Jusqu’à un certain point, il est normal que l’opposition officielle se comporte de façon opportuniste. Mais dans la crise actuelle, ce point a été dépassé depuis longtemps et Mme Marois porte une lourde responsabilité à cet égard.
Sur la hausse des droits, ses positions successives font penser à un ballon de football qui rebondit dans toutes les directions de façon totalement imprévisible : gel, dégel, sommet, médiation, indexation et quoi encore ?
Des maudites limites
Il y a cependant beaucoup plus grave. Les ordres des tribunaux ont été bafoués. Une minorité a privé la majorité de ses droits. Des casseurs ont semé la destruction. Le mouvement étudiant n’a pas jamais voulu négocier sérieusement jusqu’aux derniers dérapages. Les centrales syndicales ont jeté de l’huile sur le feu.
Pendant tout ce temps, Mme Marois n’avait qu’une ligne : tout, absolument tout, est de la faute du gouvernement. Elle sait évidemment que ce n’est pas vrai.
La soif de pouvoir est-elle forte à ce point ? N’y avait-il pas moyen, juste pour une fois, de s’élever au-dessus de la partisanerie ?
L’idée d’une médiation était risible. Quand les étudiants disaient vouloir être écoutés, ils demandaient en fait à être obéis.
L’idée d’un sommet ne valait guère mieux. Aucune question en éducation n’a été davantage étudiée que celle des droits de scolarité. Après un sommet de pur placotage, on reviendrait à la case de départ : gel ou hausse ? Mme Marois sait tout cela parfaitement.
Donner l’exemple
Vous allez évidemment me dire que j’étais naïf d’espérer autre chose et qu’il est dans la nature de la bête que l’opposition soit opportuniste.
Mais c’est que le PQ, en théorie du moins, n’est pas un parti tout à fait comme les autres. Il prétend vouloir mener le peuple québécois à la souveraineté.

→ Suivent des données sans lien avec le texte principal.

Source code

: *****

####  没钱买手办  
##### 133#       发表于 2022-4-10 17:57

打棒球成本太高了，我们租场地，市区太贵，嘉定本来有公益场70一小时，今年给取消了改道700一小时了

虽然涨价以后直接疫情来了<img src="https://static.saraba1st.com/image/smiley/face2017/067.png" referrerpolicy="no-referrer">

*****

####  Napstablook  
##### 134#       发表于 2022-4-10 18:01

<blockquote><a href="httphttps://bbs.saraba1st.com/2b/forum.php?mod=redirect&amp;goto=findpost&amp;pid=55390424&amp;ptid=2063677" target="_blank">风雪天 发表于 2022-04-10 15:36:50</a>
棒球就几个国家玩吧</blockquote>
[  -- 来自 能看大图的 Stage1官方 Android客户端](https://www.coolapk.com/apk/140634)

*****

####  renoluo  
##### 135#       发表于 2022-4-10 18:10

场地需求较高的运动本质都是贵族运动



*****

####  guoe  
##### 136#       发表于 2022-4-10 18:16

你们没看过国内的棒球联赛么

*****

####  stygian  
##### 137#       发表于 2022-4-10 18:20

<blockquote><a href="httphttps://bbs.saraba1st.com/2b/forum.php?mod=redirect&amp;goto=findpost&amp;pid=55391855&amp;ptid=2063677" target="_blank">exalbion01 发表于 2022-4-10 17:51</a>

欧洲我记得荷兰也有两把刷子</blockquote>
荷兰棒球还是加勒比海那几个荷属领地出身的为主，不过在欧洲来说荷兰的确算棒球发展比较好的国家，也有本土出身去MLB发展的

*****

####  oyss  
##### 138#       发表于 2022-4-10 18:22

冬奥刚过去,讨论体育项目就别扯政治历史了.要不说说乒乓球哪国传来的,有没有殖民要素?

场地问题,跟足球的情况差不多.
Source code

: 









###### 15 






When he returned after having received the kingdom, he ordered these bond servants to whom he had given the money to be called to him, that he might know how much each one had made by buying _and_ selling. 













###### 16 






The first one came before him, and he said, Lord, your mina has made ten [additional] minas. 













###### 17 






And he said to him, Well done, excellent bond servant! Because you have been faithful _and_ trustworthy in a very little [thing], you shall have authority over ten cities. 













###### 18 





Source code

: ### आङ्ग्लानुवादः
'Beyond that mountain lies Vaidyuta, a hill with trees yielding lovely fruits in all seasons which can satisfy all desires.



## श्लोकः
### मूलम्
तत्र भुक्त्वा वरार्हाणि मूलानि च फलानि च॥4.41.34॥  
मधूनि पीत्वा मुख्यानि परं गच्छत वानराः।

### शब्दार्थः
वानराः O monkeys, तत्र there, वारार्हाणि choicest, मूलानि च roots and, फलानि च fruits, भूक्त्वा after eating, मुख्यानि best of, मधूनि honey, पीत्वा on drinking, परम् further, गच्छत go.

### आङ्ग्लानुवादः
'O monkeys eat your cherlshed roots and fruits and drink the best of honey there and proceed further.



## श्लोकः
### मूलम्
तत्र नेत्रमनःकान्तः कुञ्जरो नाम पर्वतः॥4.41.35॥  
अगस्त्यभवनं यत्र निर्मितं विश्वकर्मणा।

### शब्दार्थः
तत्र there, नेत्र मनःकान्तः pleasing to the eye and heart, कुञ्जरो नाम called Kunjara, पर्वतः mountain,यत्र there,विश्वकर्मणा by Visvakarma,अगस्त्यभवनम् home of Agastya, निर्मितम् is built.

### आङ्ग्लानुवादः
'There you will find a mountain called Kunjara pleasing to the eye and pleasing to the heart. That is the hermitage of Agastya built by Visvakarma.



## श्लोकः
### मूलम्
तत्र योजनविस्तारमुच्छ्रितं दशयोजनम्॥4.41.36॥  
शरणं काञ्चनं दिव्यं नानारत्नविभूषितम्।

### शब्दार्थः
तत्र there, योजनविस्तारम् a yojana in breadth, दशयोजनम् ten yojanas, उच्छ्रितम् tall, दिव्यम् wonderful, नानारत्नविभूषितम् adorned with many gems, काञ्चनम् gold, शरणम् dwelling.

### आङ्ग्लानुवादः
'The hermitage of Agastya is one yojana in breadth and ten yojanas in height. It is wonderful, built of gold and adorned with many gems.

Quand on a un objectif aussi élevé, on doit susciter et mériter une énorme confiance de la part du peuple. On est donc soumis à des standards éthiques plus élevés.
Quand on veut faire de la petite politique provinciale, on peut se comporter comme un petit politicien provincial. Quand on propose à un peuple de se grandir par l’indépendance, on ne peut se comporter soi-même de façon aussi petite.
Quand on prétend faire un pays, il faut davantage de hauteur en toutes circonstances. Je suis incapable de m’imaginer René Lévesque ou Jacques Parizeau se comportant ainsi dans de telles circonstances.
Le peuple ne s’y est d’ailleurs pas trompé. L’attitude du PQ s’est retournée contre lui et il a perdu des plumes dans les intentions de vote. M. Legault, lui, s’est comporté avec droiture et bon sens dans cette affaire et il s’est remis dans la partie.
Humainement parlant, il est impossible de ne pas aimer Mme Marois si on la connaît : elle est simple, gentille et chaleureuse. Mais politiquement parlant, j’attendais autre chose d’elle. Croyez-moi, ça ne me fait pas plaisir à écrire.
Benoît Aubin a beau être fédéraliste, il lui arrive d’avoir raison. Le Québec n’a pas toujours besoin d’ennemis. Il est parfaitement capable de se faire mal tout seul.